CHAPTER XXX
After Susan Amphlett's disappearance the house in Portland Place was given over to silence and solitude. Lady Okehampton was at Disbrowe, where she was on duty as a model grandmother, her daughters liking their children to spend the early winter in the ancestral home, where there were Exmoor ponies in abundance, and plenty of clever grooms to teach the "dear kiddies" to ride, and a superannuated governess of the "good old soul" or "dear old thing" order, to keep their young minds from rusting and coach them for their next "exam.," whether in music or science.
Lady Okehampton was established in her country house till Christmas; and Claude had turf engagements and shooting engagements enough to occupy him nearly as long. He had been reluctant to leave his wife; but once away from the silent house, he had all manner of distractions to prolong his absence; and while Newmarket was full of life and anticipations for next year, the house in which he had left Vera was a place of gloom, that haunted him in troubled dreams and made the thought of return horrible.

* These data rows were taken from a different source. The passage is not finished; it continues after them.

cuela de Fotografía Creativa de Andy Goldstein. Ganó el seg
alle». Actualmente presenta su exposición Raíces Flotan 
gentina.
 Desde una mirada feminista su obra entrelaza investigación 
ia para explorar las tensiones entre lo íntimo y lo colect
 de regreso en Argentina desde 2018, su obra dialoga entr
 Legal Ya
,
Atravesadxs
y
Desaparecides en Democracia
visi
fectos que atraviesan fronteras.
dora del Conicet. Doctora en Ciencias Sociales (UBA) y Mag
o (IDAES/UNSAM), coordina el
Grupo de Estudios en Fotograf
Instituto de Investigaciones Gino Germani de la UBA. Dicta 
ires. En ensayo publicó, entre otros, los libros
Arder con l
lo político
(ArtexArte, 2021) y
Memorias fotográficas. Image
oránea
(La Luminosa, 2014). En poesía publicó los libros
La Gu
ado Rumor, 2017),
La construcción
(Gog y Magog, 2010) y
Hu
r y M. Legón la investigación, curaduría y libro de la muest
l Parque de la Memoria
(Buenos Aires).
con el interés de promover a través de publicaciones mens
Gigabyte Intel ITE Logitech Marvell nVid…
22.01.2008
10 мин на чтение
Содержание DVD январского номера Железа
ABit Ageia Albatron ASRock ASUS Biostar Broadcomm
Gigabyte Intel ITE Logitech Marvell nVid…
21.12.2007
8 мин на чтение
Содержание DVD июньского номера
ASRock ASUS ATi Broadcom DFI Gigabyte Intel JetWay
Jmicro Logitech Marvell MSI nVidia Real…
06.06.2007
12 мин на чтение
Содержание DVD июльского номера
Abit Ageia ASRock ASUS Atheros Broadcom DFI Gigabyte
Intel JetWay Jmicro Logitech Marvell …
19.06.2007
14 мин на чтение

He wrote to her more than once, entreating her to let him take her to Cannes or Nice. She could have nurses and invalid carriages to make the journey possible, and her health would be renewed in the sunshine. But his wife's answer was always to the same effect:
"I am at peace. Let me be."
And then he fell back upon his stables and his racing friends; or his shooting in Suffolk; or on cards: any thing to stop that horror of retrospective thought, which had been like a disease with him of late years.
Vera was at peace. She had no trivial visitors, was not obliged to listen to futile chatter about other people's affairs. Dr. Tower came three or four times a week, unwilling to confide so precious a life to his "watch-dog," the general practitioner, and was cheerful and sympathetic. She had two hospital nurses now—one always on guard, day and night. She could no longer maintain her struggle for independence, for she too often needed a helping arm to support her as she went up and down the long corridors, or toiled slowly up the spacious staircase that had once been alive with the finest people in London, but where now the slender figure in a soft silk gown and white fur boa, with the nurse in cap and uniform, moved in a ghostly silence.